* **SOURCE DATA**

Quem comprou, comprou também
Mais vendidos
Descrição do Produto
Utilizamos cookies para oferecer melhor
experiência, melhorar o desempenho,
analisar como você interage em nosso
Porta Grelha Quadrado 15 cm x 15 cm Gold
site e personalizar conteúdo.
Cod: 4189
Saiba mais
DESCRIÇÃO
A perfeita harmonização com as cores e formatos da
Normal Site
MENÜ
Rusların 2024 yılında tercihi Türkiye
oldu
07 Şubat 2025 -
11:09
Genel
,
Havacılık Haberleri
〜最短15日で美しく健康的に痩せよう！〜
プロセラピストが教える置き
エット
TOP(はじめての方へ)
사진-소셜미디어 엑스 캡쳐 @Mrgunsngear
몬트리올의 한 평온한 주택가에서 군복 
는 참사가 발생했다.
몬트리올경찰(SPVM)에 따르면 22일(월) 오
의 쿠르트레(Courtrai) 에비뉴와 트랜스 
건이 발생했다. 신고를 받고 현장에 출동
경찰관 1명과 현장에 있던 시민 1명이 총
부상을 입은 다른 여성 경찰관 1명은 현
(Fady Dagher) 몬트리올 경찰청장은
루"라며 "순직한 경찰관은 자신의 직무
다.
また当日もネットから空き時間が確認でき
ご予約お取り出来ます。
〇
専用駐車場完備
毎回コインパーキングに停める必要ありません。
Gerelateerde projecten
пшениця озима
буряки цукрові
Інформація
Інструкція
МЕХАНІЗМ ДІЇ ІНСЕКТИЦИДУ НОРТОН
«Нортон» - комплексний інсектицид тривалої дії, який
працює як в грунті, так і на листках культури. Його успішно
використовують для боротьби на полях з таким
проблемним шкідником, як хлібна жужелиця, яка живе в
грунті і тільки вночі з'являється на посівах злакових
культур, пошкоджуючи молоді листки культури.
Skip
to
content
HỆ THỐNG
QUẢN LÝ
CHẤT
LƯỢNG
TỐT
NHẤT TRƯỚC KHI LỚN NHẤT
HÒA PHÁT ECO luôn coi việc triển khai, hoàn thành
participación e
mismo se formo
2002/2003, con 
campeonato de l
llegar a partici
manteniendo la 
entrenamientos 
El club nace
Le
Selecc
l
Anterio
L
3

* **WORK TO BE COMPLETED**
Go through the listing above and reproduce all of it exactly.

* **WRITTEN RESPONSE**
Quem comprou, comprou também
Mais vendidos
Descrição do Produto
Utilizamos cookies para oferecer melhor
experiência, melhorar o desempenho,
analisar como você interage em nosso
Porta Grelha Quadrado 15 cm x 15 cm Gold
site e personalizar conteúdo.
Cod: 4189
Saiba mais
DESCRIÇÃO
A perfeita harmonização com as cores e formatos da
Normal Site
MENÜ
Rusların 2024 yılında tercihi Türkiye
oldu
07 Şubat 2025 -
11:09
Genel
,
Havacılık Haberleri
〜最短15日で美しく健康的に痩せよう！〜
プロセラピストが教える置き
エット
TOP(はじめての方へ)
사진-소셜미디어 엑스 캡쳐 @Mrgunsngear
몬트리올의 한 평온한 주택가에서 군복 
는 참사가 발생했다.
몬트리올경찰(SPVM)에 따르면 22일(월) 오
의 쿠르트레(Courtrai) 에비뉴와 트랜스 
건이 발생했다. 신고를 받고 현장에 출동
경찰관 1명과 현장에 있던 시민 1명이 총
부상을 입은 다른 여성 경찰관 1명은 현
(Fady Dagher) 몬트리올 경찰청장은
루"라며 "순직한 경찰관은 자신의 직무
다.
また当日もネットから空き時間が確認でき
ご予約お取り出来ます。
〇
専用駐車場完備
毎回コインパーキングに停める必要ありません。
Gerelateerde projecten
пшениця озима
буряки цукрові
Інформація
Інструкція
МЕХАНІЗМ ДІЇ ІНСЕКТИЦИДУ НОРТОН
«Нортон» - комплексний інсектицид тривалої дії, який
працює як в грунті, так і на листках культури. Його успішно
використовують для боротьби на полях з таким
проблемним шкідником, як хлібна жужелиця, яка живе в
грунті і тільки вночі з'являється на посівах злакових
культур, пошкоджуючи молоді листки культури.
Skip
to
content
HỆ THỐNG
QUẢN LÝ
CHẤT
LƯỢNG
TỐT
NHẤT TRƯỚC KHI LỚN NHẤT
HÒA PHÁT ECO luôn coi việc triển khai, hoàn thành
participación e
mismo se formo
2002/2003, con 
campeonato de l
llegar a partici
manteniendo la 
entrenamientos 
El club nace
Le
Selecc
l
Anterio
L
3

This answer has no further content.